Caelith was thrown back, his body crashing through branches, the force unreal.
Dirt and leaves scattered in every direction as he skidded to a halt against a tree, knocking the wind out of him.
his breath came in ragged gulps.
The beast had been obliterated. Its upper half was completely eviscerated, leaving just its posterior.
Caelith's mind raced.
He should have died there by in all means, if not at least injured.
But now, he had power.
Real power.
It was wild. Uncontrolled.
He had barely understood what he had done, let alone replicated it with any precision.
But it now existed, his path to life - his path to vengeance, and now there was a direction to the madness.
He clenched his fists.
This wasn't enough.
His mother was dead. His family had betrayed him.
And this power—this Rejection—was his only path forward.
But how did he control something that rejected everything?
His thoughts turned inward.
The day had been impossibly long, he had still not worked through his loss.
First—his mother.
The rage, the helplessness—it burned inside him like an open wound.
He had done nothing to save her.
Nothing.
His mind replayed the scene again and again. The look in her eyes, the way she had smiled at him despite the pain, despite knowing what was about to happen.
It ate at him.
If he had been strong enough—if he had unlocked this power sooner—would she still be alive? If he had been different, he had been more... maybe, just maybe, he could have saved her.
He exhaled sharply, pushing the thoughts aside.
His emotions wouldn't bring her back.
But his vengeance would make them pay.
Them.
His "family."
Alaric. Vaerin. Selphira. Elowen.
They had discarded him, thrown him to the wolves without hesitation.
They had killed his mother.
They had lied to him.
They had betrayed him.
And so he would give them something to fear.

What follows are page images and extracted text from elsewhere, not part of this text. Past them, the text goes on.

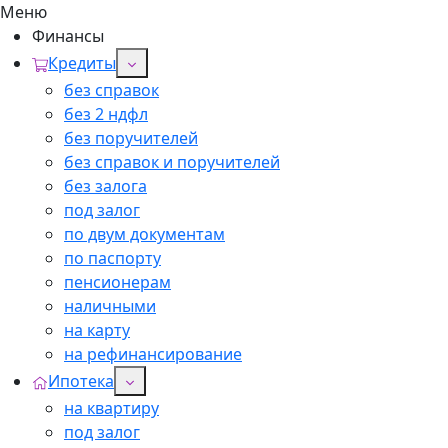
Меню
Финансы
Кредиты
без справок
без 2 ндфл
без поручителей
без справок и поручителей
без залога
под залог
по двум документам
по паспорту
пенсионерам
наличными
на карту
на рефинансирование
Ипотека
на квартиру
под залог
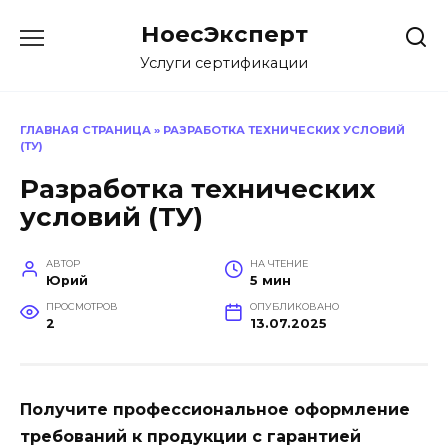
Перейти
НоесЭксперт
к
содержанию
Услуги сертификации
ГЛАВНАЯ СТРАНИЦА
»
РАЗРАБОТКА ТЕХНИЧЕСКИХ УСЛОВИЙ
(ТУ)
Разработка технических
условий (ТУ)
АВТОР
НА ЧТЕНИЕ
Юрий
5 мин
ПРОСМОТРОВ
ОПУБЛИКОВАНО
2
13.07.2025
Получите профессиональное оформление
требований к продукции с гарантией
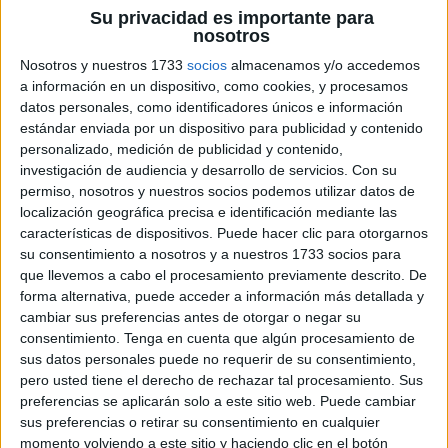
Su privacidad es importante para
nosotros
Nosotros y nuestros 1733
socios
almacenamos y/o accedemos
a información en un dispositivo, como cookies, y procesamos
datos personales, como identificadores únicos e información
estándar enviada por un dispositivo para publicidad y contenido
personalizado, medición de publicidad y contenido,
investigación de audiencia y desarrollo de servicios.
Con su
permiso, nosotros y nuestros socios podemos utilizar datos de
localización geográfica precisa e identificación mediante las
características de dispositivos. Puede hacer clic para otorgarnos
su consentimiento a nosotros y a nuestros 1733 socios para
que llevemos a cabo el procesamiento previamente descrito. De
forma alternativa, puede acceder a información más detallada y
cambiar sus preferencias antes de otorgar o negar su
consentimiento.
Tenga en cuenta que algún procesamiento de
sus datos personales puede no requerir de su consentimiento,
pero usted tiene el derecho de rechazar tal procesamiento. Sus
preferencias se aplicarán solo a este sitio web. Puede cambiar
sus preferencias o retirar su consentimiento en cualquier
momento volviendo a este sitio y haciendo clic en el botón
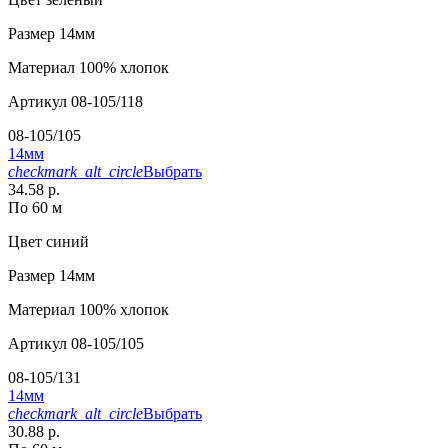
Размер
14мм
Материал
100% хлопок
Артикул
08-105/118
08-105/105
14мм
checkmark_alt_circle
Выбрать
34.58 р.
По 60 м
Цвет
синий
Размер
14мм
Материал
100% хлопок
Артикул
08-105/105
08-105/131
14мм
checkmark_alt_circle
Выбрать
30.88 р.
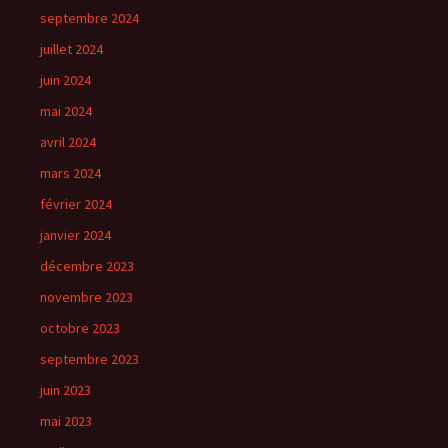
septembre 2024
juillet 2024
juin 2024
mai 2024
avril 2024
mars 2024
février 2024
janvier 2024
décembre 2023
novembre 2023
octobre 2023
septembre 2023
juin 2023
mai 2023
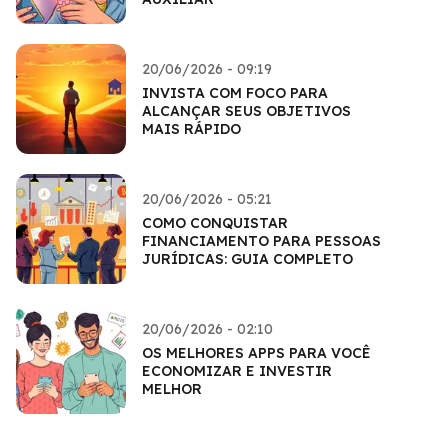
20/06/2026 - 09:19
INVISTA COM FOCO PARA
ALCANÇAR SEUS OBJETIVOS
MAIS RÁPIDO
20/06/2026 - 05:21
COMO CONQUISTAR
FINANCIAMENTO PARA PESSOAS
JURÍDICAS: GUIA COMPLETO
20/06/2026 - 02:10
OS MELHORES APPS PARA VOCÊ
ECONOMIZAR E INVESTIR
MELHOR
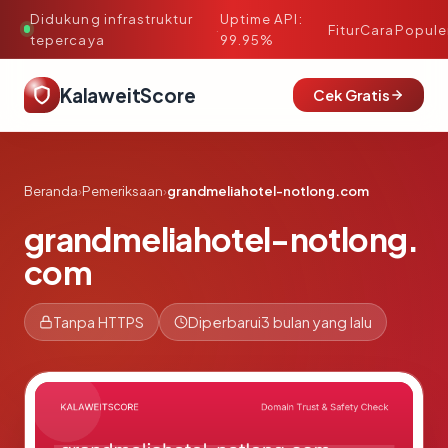
Didukung infrastruktur
Uptime API:
·
Fitur
Cara
Popule
tepercaya
99.95%
KalaweitScore
Cek Gratis
Beranda
›
Pemeriksaan
›
grandmeliahotel-notlong.com
grandmeliahotel-notlong.
com
Tanpa HTTPS
Diperbarui
3 bulan yang lalu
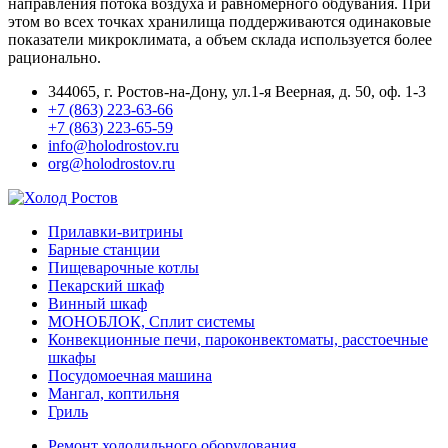
направления потока воздуха и равномерного обдувания. При
этом во всех точках хранилища поддерживаются одинаковые
показатели микроклимата, а объем склада используется более
рационально.
344065, г. Ростов-на-Дону, ул.1-я Веерная, д. 50, оф. 1-3
+7 (863) 223-63-66
+7 (863) 223-65-59
info@holodrostov.ru
org@holodrostov.ru
Прилавки-витрины
Барные станции
Пищеварочные котлы
Пекарский шкаф
Винный шкаф
МОНОБЛОК, Сплит системы
Конвекционные печи, пароконвектоматы, расстоечные
шкафы
Посудомоечная машина
Мангал, коптильня
Гриль
Ремонт холодильного оборудования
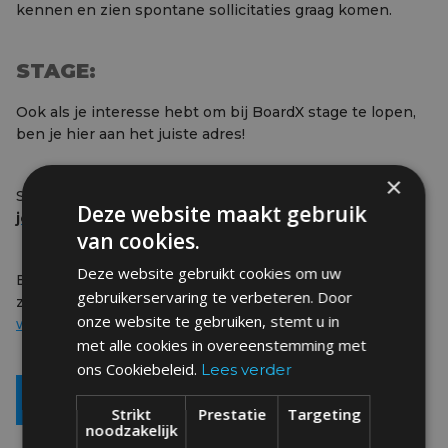
kennen en zien spontane sollicitaties graag komen.
STAGE:
Ook als je interesse hebt om bij BoardX stage te lopen,
ben je hier aan het juiste adres!
×
Stuur een mailtje met jouw CV en motivatiebrief naar
Deze website maakt gebruik
jobs@boardx.be
.
van cookies.
Deze website gebruikt cookies om uw
Benieuwd naar de andere profielen waar we naar op
gebruikerservaring te verbeteren. Door
zoek zijn? Neem dan zeker een kijkje op
onze website te gebruiken, stemt u in
www.boardx.be/jobs
!
met alle cookies in overeenstemming met
ons Cookiebeleid.
Lees verder
IK WIL SOLLICITEREN
Strikt
Prestatie
Targeting
noodzakelijk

Caelith then focused on his body.
He felt that he was roughly 180 cm; strangely, his weight had not changed at all. Whatever had happened to his body had used his stored fat to create new muscle and bone tissue.
Speaking of muscle, Caelith felt that the amount of muscle on his body hadn't changed much, rather, it was structured differently - more efficiently.
Finally, he prepared his mind for what he had to do before he could move on.
Walking over to the stone slab, he kneeled next to his mother's mutilated body. Tears ran down his cheeks. However, his expression did not change.
He retrieved her body and head, holding back the flood of emotions. Then, he proceeded to steel himself.